There is no absence of noise currently. Voices are often raised and come at us from every corner: screens, large and small; online and on air. In the overwhelming cacophony, filtering is difficult and the voices that are quieter and on the margins are often drowned out.

The Arena at the National Arts Festival is a platform that amplifies voices and filters out the noise. Having proved their mettle on the Fringe, artists are selected for their individual capacity to excite. By its very nature it’s a mixed bag, the pick ‘n mix of the programme that guarantees a sugar rush with a difference. While the Main programme is the holy grail and the Fringe is where you take a leap of faith, the Arena occupies a liminal space, not here, not there but a magical place where discoveries are made.  

Vangi Gantsho surmised that if ‘Shakespeare and Gibson Kente had a love child, raised by John Kani’ it would be Jefferson J Bobs Tshabalala. His popular and exciting Game Shows have earned him a cult following where it is not Tshabalala’s voice alone that is heard, but random voices from the audience – some sensible and sane, others hilarious. No one, not even J Bobs himself, can predict what will happen on stage.

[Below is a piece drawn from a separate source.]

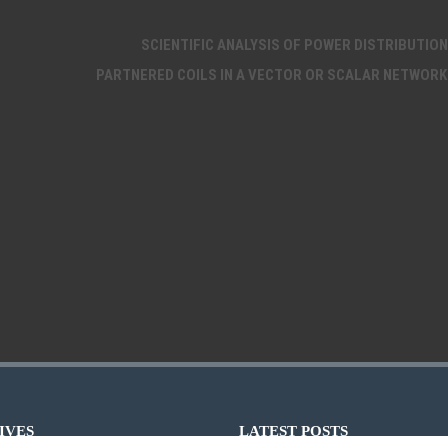
SCIENTIFIC ANALYSIS OF POWER DISTRIBUTION
PARTNERED COILS IN A VECTOR OR SCALAR NETWORK
IVES
LATEST POSTS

It’s that element of chance and discovery that the Arena offers you. Younger artists exploring forgotten voices from previous centuries as well as predicting the AI voices that will be part of the future. Not every voice is aural and dance and multi-disciplinary works will afford lovers of movement an opportunity to engage with a broader scope of cultural experiences. 

Arena, derived from the Latin ‘sand-strewn place of combat’, invites you to wrestle with your thoughts and emotions and those of artists, unafraid to leap in to the ring and grapple with truth and meaning.  

Three of the shows to look forward to on the 2018 Arena programme

  • J BOBS LIVE – LOCATION LEKEYSHINI LOKASIE – A unique game show that examines, celebrates, critiques and reflects poignantly on the vast lived experiences of the many South African Townships. Featuring Jefferson Tshababalala, Phillip Dikotla, Rethabile Mothobi and Nontobeko Mkhatswha. 
  • PIECES OF AN AFRICAN DRUM – An intense theatrical piece that questions cultural and ancestral connections, gold mining, and Zimbabweans in South Africa – presented by Jo-Kinda, written by Xolisa Ngubelanga and performed by Xolani Ngesi and Fiks Mahola 
  • ReRouted Dance Theatre’s CLOTHES MAKETH THE (WO)MAN, featuring Tegan Peacock, Ashleigh Joubert and JC Zondi, questions whether fashion is a means of self expression, a shield or a prison in a thought-provoking dance theatre piece.